An aside
I want to start this week by telling you a story that made me smile - and it also made me reflect on the important role plants have as memory-keepers. I posted a video of the Benton irises that were given to me as offsets by Dan Pearson and Huw Morgan, including a very pale apricot variety called Strathmore. A few hours later someone posted back:
‘Thank you for helping to solve a family mystery. When my late Grandmother went into care, we couldn’t leave her beloved irises behind. We knew she had bought them from Beth Chatto Gardens many moons ago, but no labels remained. In your video, you mention the Benton Iris ‘Strathmore’. My childhood home was called Strathmore, and now we know not only this iris’s name but probably why my Grandmother chose to buy it. Her love of irises led me to name my daughter after the flower she loved so much. Thank you!’
Plants and flowers can be so evocative, a living reminder of loved ones no longer with us. I have a clereodendron in my garden that came from my mother, who in turn got it from my grandmother, and I love it dearly for this reason. I also treasure a couple of roses given to me by my mother-in-law, who is sadly not with us any more, and each time they flower (always prolifically) I think of her. She also gave me a rather thuggish helianthus that however hard I try, I can’t get rid of! She is there, in my garden, making me smile.
This leads me to reflect on which plant I might be remembered for in years to come and I wonder whether it might be the hollyhock, which has made itself very much at home in this garden, and is now spreading through the village as I distribute seeds to anyone who wants them.

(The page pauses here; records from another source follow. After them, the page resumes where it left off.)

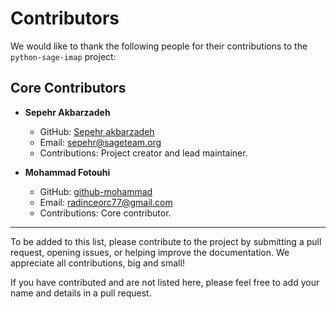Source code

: # Contributors

We would like to thank the following people for their contributions to the `python-sage-imap` project:

## Core Contributors

- **Sepehr Akbarzadeh**
  - GitHub: [Sepehr akbarzadeh](https://github.com/sepehr-akbarzadeh)
  - Email: sepehr@sageteam.org
  - Contributions: Project creator and lead maintainer.

- **Mohammad Fotouhi**
  - GitHub: [github-mohammad](https://github.com/MohmdFo)
  - Email: radinceorc77@gmail.com
  - Contributions: Core contributor.

---

To be added to this list, please contribute to the project by submitting a pull request, opening issues, or helping improve the documentation. We appreciate all contributions, big and small!

If you have contributed and are not listed here, please feel free to add your name and details in a pull request.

I think I’d really like to be a modern day Ellen Willmott, who was known for secretly scattering seeds of a particular sea holly round any garden she happened to be visiting - the variety now known as ‘Miss Willmott’s Ghost.’ She’d be known as a ‘guerilla gardener’ nowadays I guess, but I love this idea of making things grow in unexpected places. Watch out for the crazy woman throwing handfuls of poppy and hollyhock seeds out of the car window onto motorway verges.

Drought-tolerant plants
Anyway - onwards to more pressing matters: how to cope with the current drought. I’ve been thinking about introducing more drought-tolerant plants into my borders here, but I’m fully aware that even though there may be a drought at the moment, in a few months’ time the likelihood is we will be in a prolonged deluge, so we need to find plants that will tolerate both extremes. Often, the answer is excellent drainage. If you are gardening in gravel, or on a sandy, free-draining soil, then you’ll be fine with cistus, lavenders, santolinas and other Mediterranean plants. If you have a slow-draining, heavy clay soil, forget about it and try some of the prairie species such as Rudbeckia, Echinacea or Silphium, that will tolerate both wet and dry conditions.